====== Records provided ======

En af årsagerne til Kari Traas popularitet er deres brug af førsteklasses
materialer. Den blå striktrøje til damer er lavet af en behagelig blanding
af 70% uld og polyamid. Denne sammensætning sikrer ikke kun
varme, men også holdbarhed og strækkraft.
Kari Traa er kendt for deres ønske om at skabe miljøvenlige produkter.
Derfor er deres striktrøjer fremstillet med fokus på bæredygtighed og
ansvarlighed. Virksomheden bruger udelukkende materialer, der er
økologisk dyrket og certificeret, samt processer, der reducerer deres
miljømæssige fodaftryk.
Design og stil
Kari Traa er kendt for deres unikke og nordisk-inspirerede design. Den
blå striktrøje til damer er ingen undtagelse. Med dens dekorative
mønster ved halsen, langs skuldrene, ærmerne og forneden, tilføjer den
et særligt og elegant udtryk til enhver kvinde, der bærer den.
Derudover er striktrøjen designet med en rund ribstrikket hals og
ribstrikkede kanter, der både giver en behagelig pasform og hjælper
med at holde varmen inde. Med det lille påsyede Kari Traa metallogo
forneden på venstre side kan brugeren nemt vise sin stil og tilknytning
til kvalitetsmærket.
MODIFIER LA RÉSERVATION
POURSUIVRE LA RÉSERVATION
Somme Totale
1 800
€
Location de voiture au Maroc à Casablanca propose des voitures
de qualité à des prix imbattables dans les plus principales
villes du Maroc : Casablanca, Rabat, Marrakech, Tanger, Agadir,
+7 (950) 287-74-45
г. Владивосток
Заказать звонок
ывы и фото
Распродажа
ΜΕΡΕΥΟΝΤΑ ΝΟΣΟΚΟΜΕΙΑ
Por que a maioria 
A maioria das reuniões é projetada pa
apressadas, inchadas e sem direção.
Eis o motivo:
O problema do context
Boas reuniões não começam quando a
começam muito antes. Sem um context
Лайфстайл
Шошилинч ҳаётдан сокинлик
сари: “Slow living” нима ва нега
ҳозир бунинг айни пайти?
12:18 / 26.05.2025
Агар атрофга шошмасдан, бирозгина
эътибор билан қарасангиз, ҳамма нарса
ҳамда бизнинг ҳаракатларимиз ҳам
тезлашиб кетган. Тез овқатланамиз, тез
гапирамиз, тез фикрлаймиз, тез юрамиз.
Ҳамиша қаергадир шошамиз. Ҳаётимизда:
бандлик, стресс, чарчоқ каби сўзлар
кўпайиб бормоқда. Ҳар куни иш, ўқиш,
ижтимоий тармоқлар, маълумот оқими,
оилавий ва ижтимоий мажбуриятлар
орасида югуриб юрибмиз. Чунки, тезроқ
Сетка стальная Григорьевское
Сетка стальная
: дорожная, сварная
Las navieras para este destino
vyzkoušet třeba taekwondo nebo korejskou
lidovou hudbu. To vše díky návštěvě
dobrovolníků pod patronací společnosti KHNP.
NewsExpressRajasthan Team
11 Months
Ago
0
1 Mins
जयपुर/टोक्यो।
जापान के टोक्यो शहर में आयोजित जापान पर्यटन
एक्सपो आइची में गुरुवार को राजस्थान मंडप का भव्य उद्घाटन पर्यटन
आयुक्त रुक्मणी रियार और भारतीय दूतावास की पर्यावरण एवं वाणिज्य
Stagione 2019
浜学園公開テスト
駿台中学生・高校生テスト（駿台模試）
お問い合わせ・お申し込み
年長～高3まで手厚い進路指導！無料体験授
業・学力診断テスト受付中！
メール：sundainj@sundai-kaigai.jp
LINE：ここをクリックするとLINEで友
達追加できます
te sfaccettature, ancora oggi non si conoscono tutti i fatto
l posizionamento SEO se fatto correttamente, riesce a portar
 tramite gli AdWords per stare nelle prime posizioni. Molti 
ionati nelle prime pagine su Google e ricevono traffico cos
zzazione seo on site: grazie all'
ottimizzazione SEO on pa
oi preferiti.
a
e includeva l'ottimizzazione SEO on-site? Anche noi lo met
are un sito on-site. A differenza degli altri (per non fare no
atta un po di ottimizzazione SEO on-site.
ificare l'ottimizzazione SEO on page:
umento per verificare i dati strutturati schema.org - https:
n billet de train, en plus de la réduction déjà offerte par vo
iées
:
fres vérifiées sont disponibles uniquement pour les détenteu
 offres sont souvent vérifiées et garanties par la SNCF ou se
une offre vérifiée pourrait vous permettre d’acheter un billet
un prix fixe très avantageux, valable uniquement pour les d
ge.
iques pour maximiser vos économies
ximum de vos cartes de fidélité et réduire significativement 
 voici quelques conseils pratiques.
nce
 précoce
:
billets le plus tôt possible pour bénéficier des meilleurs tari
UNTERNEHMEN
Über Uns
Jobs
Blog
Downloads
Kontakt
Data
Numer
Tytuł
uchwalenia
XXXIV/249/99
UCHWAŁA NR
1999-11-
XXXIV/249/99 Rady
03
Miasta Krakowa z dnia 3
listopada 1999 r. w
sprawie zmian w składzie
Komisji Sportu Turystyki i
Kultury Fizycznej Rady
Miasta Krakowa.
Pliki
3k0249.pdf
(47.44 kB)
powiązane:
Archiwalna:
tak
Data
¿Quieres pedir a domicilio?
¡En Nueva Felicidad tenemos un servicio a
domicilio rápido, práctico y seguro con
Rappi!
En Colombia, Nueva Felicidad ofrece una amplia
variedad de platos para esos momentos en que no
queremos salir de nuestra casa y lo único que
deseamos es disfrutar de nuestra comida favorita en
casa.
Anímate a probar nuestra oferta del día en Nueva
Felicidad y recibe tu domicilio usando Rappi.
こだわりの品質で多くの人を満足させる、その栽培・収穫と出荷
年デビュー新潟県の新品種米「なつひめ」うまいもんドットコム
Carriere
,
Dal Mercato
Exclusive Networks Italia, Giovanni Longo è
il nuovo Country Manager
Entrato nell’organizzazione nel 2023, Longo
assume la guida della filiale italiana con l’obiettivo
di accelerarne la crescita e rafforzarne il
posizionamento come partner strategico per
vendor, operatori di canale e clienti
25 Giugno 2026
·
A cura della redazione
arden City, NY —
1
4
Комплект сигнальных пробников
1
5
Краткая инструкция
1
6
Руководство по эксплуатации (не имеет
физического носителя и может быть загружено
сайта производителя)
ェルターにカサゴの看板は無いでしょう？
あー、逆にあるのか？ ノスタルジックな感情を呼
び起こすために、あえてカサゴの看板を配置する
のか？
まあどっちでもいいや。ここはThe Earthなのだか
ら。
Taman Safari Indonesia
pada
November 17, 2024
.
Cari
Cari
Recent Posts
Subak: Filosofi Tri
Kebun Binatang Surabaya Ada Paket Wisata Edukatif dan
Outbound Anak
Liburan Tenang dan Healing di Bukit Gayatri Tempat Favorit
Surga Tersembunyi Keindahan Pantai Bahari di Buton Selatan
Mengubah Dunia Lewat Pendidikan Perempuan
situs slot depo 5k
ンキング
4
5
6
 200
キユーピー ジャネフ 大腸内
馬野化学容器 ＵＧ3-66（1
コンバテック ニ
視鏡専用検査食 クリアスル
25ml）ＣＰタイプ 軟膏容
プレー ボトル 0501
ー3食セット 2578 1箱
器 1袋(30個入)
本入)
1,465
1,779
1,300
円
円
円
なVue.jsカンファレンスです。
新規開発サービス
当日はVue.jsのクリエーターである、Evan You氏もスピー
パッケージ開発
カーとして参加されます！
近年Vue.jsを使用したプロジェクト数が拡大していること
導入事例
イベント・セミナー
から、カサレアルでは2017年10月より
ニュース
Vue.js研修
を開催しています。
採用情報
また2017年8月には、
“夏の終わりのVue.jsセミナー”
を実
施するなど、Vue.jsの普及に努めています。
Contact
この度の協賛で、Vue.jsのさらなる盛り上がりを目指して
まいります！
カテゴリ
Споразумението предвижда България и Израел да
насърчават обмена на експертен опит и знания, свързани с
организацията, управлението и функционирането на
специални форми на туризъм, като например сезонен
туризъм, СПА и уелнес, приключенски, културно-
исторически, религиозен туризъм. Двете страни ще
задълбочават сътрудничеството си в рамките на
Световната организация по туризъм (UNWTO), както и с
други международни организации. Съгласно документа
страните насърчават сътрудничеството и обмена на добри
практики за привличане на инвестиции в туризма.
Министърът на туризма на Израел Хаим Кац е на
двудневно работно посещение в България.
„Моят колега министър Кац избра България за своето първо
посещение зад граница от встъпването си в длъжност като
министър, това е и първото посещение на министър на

======

Whenever the string "maioria" appears on a line of the material, that line counts; report the count and nothing else.

2